The committee revealed that the documents presented by the permanent secretary to the committee as completed projects were different from the reality on ground at various project sites.
This was not the first time the Senate Committee on Environment has threatened to give zero budgetary allocation to the ministry, for what it considered as an unsatisfactory budget implementation of its capital projects in 2013.
The Committee need to be commended on the issue of the presentation by the environment ministry to justify its 2013 budget performance provided the committee is not playing an ‘oversight’ game with the budget issues.
Last year, the House committee on environment queried the ministry over the ecological projects that were advertised about six years ago, after which they were alleged to be awaiting ministerial approval, only to recently found their way to the Office of the SGF and the Minister of Environment for signing, preparatory for execution?
This is the question; the House Committee had asked the Office of the SGF, FMEV and EFO to provide an answer. This was the outcome of the adoption of a motion on the ecological projects sponsored by Hon. Sekonte Davies (PDP-Rivers).
The committee is claiming that these procurement processes have been time barred, having been moribund for those numbers of years, because ecological problems are time related and progress with years and weather.
It then directed the SGF and the Federal Ministry of Environment and the Ecological Fund Office to suspend action saying, “The projects, if allowed to commence, would be deficient in current status of the extent of the ecological problem and will, therefore, add to the number of abandoned projects in the country.”
In their wisdom, the projects in six states should be re-advertised in compliance with the Procurement Act of 2007.
The projects in question are those located in Akwa-Ibom (N1.31 billion); Zamfara (N412 million); Lagos (N258.46 million); Gombe (N383.75 million); Borno (N289.76 million); Delta (N308.49 million).
The House Committee on Environment was also mandated to ensure compliance and evaluate the state of these environmental problems in line with the current realities and report back to the House in four weeks.
It is sad that 17 Ecological Fund Office projects for which procurement processes started in 2006/2007 are still undergoing various processes of procurement as late as year 2013 contrary to provisions of the Procurement Act of 2007.
The House should not fail to unravel the abracadabra behind these projects.
It has been explained that what has been responsible for the seeming slow implementation of budgets was the fact that some projects had no planning and design prior to their approval release of resources.
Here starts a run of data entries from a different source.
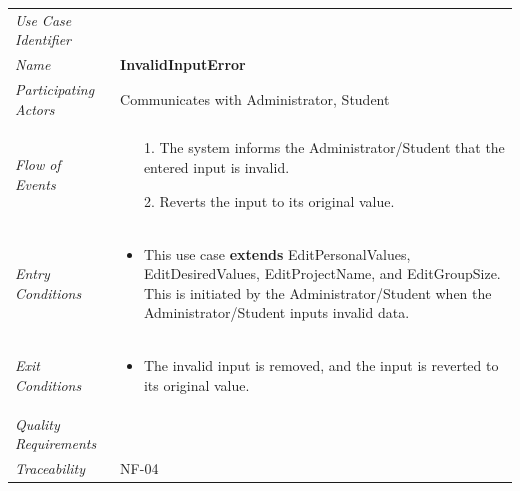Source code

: \documentclass[12pt,letterpaper]{article}
\begin{document}
\begin{center}
	\begin{tabu} to 
		\toprule
		Use Case Identifier & \invalidinputerror{} \\
		Name & {\bf InvalidInputError} \\
		Participating Actors & Communicates with Administrator, Student \\
		Flow of Events & 
		\begin{minipage}[t]{\linewidth}
		    \begin{enumerate}
			    \item[1.] The system informs the Administrator/Student that the entered input is invalid.
			    \item[2.] Reverts the input to its original value.
			\end{enumerate}
		\end{minipage} \\

		Entry Conditions &
		\begin{minipage}[t]{\linewidth}
			\begin{itemize}
			    \item This use case \textbf{extends} EditPersonalValues, EditDesiredValues, EditProjectName, and EditGroupSize. This is initiated by the Administrator/Student when the Administrator/Student inputs invalid data. 
	        \end{itemize}
		\end{minipage} \\

		Exit Conditions &
		\begin{minipage}[t]{\linewidth}
			\begin{itemize}
			    \item The invalid input is removed, and the input is reverted to its original value.
	        \end{itemize}
		\end{minipage} \\

		Quality Requirements & \\

		Traceability & NF-04 \\
		\toprule
	\end{tabu}
\end{center}
\end{document}
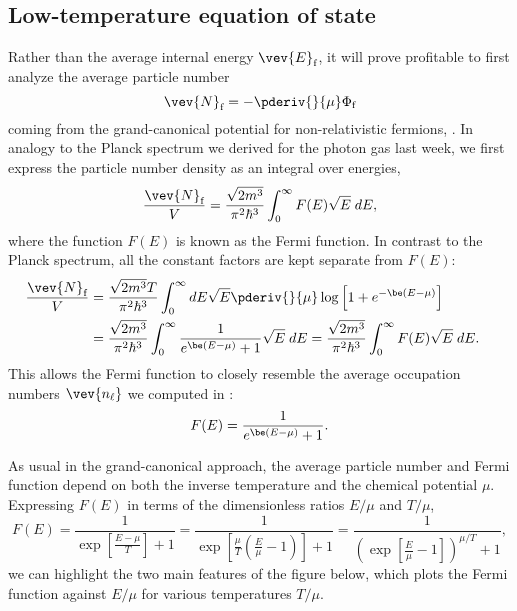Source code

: \subsection{Low-temperature equation of state}
Rather than the average internal energy $\vev{E}_{\text{f}}$, it will prove profitable to first analyze the average particle number
\begin{equation*}
  \vev{N}_{\text{f}} = -\pderiv{}{\mu} \Phi_{\text{f}}
\end{equation*}
coming from the grand-canonical potential for non-relativistic fermions, .
In analogy to the Planck spectrum we derived for the photon gas last week, we first express the particle number density as an integral over energies,
\begin{equation*}
  \frac{\vev{N}_{\text{f}}}{V} = \frac{\sqrt{2m^3}}{\pi^2 \hbar^3} \int_0^{\infty} F(E) \sqrt{E} \; dE,
\end{equation*}
where the function $F(E)$ is known as the Fermi function.
In contrast to the Planck spectrum, all the constant factors are kept separate from $F(E)$:
\begin{align}
  \frac{\vev{N}_{\text{f}}}{V} & = \frac{\sqrt{2m^3} T}{\pi^2 \hbar^3} \int_0^{\infty} dE \sqrt{E} \pderiv{}{\mu} \log\left[1 + e^{-\be(E - \mu)}\right] \cr
                               & = \frac{\sqrt{2m^3}}{\pi^2 \hbar^3} \int_0^{\infty} \frac{1}{e^{\be(E - \mu)} + 1} \sqrt{E} \; dE = \frac{\sqrt{2m^3}}{\pi^2 \hbar^3} \int_0^{\infty} F(E) \sqrt{E} \; dE. \label{eq:N_fermi}
\end{align}
This allows the Fermi function to closely resemble the average occupation numbers $\vev{n_{\ell}}$ we computed in :
\begin{equation}
  \label{eq:Fermi_func}
  F(E) = \frac{1}{e^{\be(E - \mu)} + 1}.
\end{equation}

As usual in the grand-canonical approach, the average particle number and Fermi function depend on both the inverse temperature \be and the chemical potential $\mu$.
Expressing $F(E)$ in terms of the dimensionless ratios $E / \mu$ and $T / \mu$,
\begin{equation*}
  F(E) = \frac{1}{\exp\left[\frac{E - \mu}{T}\right] + 1} = \frac{1}{\exp\left[\frac{\mu}{T}\left(\frac{E}{\mu} - 1\right)\right] + 1} = \frac{1}{\left(\exp\left[\frac{E}{\mu} - 1\right]\right)^{\mu / T} + 1},
\end{equation*}
we can highlight the two main features of the figure below, which plots the Fermi function against $E / \mu$ for various temperatures $T / \mu$.

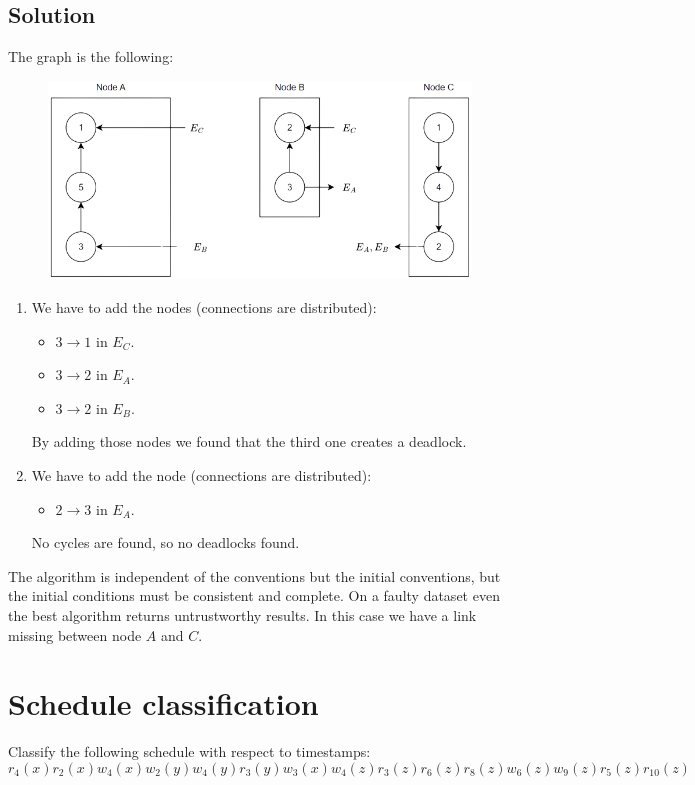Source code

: \documentclass[12pt, a4paper]{report}
\begin{document}
    \subsection*{Solution}
        The graph is the following: 
        \begin{figure}[H]
            \centering
            \includegraphics[width=0.75\linewidth]{images/Ob4.png}
        \end{figure}
        \begin{enumerate}
            \item We have to add the nodes (connections are distributed): 
                \begin{itemize}
                    \item $3 \rightarrow 1$ in $E_C$. 
                    \item $3 \rightarrow 2$ in $E_A$. 
                    \item $3 \rightarrow 2$ in $E_B$. 
                \end{itemize}
                By adding those nodes we found that the third one creates a deadlock. 
            \item We have to add the node (connections are distributed): 
                \begin{itemize}
                    \item $2 \rightarrow 3$ in $E_A$. 
                \end{itemize}
                No cycles are found, so no deadlocks found. 
        \end{enumerate}
        The algorithm is independent of the conventions but the initial conventions, but the initial conditions must be consistent and complete. 
        On a faulty dataset even the best algorithm returns untrustworthy results. In this case we have a link missing between node $A$ and $C$.

    \newpage

    \section{Schedule classification}
        Classify the following schedule with respect to timestamps: 
        \[r_4(x) r_2(x) w_4(x) w_2(y) w_4(y) r_3(y) w_3(x) w_4(z) r_3(z) r_6(z) r_8(z) w_6(z) w_9(z) r_5(z) r_{10}(z)\]
\end{document}
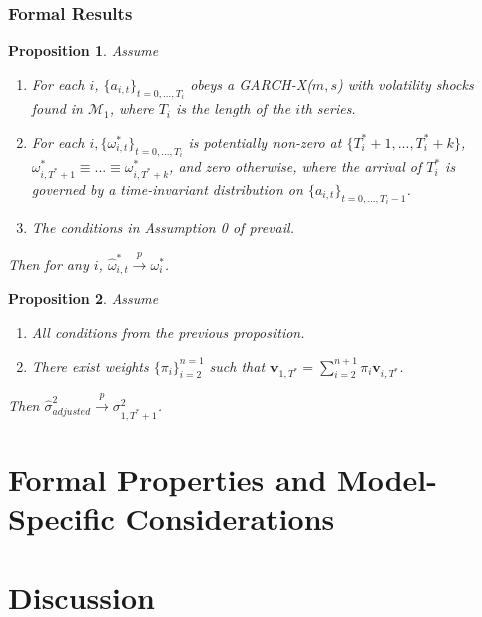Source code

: \documentclass[9pt]{beamer}
\newcommand{\weight}{\pi}
\def\mc#1{\mathcal{#1}} %
\def\mc#1{\mathcal{#1}}
\newtheorem{prop}{Proposition}
\theoremstyle{definition}
\begin{document}
\begin{frame}\frametitle{Formal Results}
    
    \begin{prop}\label{omega_consistency}
    Assume
    \begin{enumerate}
      \item For each $i$, $\{a_{i,t}\}_{t=0,...,T_i}$ obeys a GARCH-X($m,s$) with volatility shocks found in $\mc{M}_{1}$, where $T_i$ is the length of the $i$th series.
      \item For each $i, \{\omega_{i,t}^{*}\}_{t=0,...,T_i}$ is potentially non-zero at $\{T^{*}_{i}+1,... ,T^{*}_{i}+k\}$, $\omega_{i,T^{*}+1}^{*}\equiv...\equiv\omega_{i,T^{*}+k}^{*}$, and zero otherwise, where the arrival of $T_{i}^{*}$ is governed by a time-invariant distribution on $\{a_{i,t}\}_{t=0,...,T_i-1}$. \label{stationarity_of_omega_i_t}
      \item The conditions in Assumption 0 of \cite[][]{han2014asymptotic} prevail.
    \end{enumerate}
    Then for any $i$, $\hat\omega_{i,t}^{*} \xrightarrow{p} \omega_{i}^{*}$.
    \end{prop}

    \begin{prop}\label{sigma_consistency}
        Assume
        \begin{enumerate}
          \item All conditions from the previous proposition.
          \item There exist weights $\{\pi_{i}\}_{i=2}^{n=1}$ such that $\textbf{v}_{1,T^{*}} = \sum^{n+1}_{i=2}\weight_{i} \textbf{v}_{i,T^{*}}$.
         \end{enumerate}
      Then $\hat\sigma^{2}_{adjusted}\xrightarrow{p}\sigma^{2}_{1,T^{*}+1}$. 
      \end{prop}

\end{frame}

\section{Formal Properties and Model-Specific Considerations}


\section{Discussion}
\end{document}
Today, most parts of our country have been under siege by flood waters. The tidal waves are reminiscent of the flood that engulfed the ancients of Noah’s time in biblical literature. Victims of this gawky overflow have been humans and livestock, farmlands and property. To say this deluge is one of monumental proportions and a national disaster is to remark mildly.
There was a time, when the Federal Ministry of Environment ran near zero capital budgets for close to 8 years during former President Olusegun Obasanjo administration.
But it’s on record that the same Obasanjo created the federal ministry of environment as the apex institution on environmental matters in Nigeria. Besides what was considered as a laudable step, core environmental problems were not tackled. For years, the federal ministry of environment was running a near zero capital budget as major environmental problems remain unsolved.
In developing country like Nigeria, economic growth without environmental concern has always produced horrific consequences, which we are seeing today. Economic and environmental policies which do not improve the lives of the poor majority of our people are not socially or politically sustainable.
The overarching goals of alleviation of poverty in our economic development can only be met if we ensure good environmental policies and projects implementation.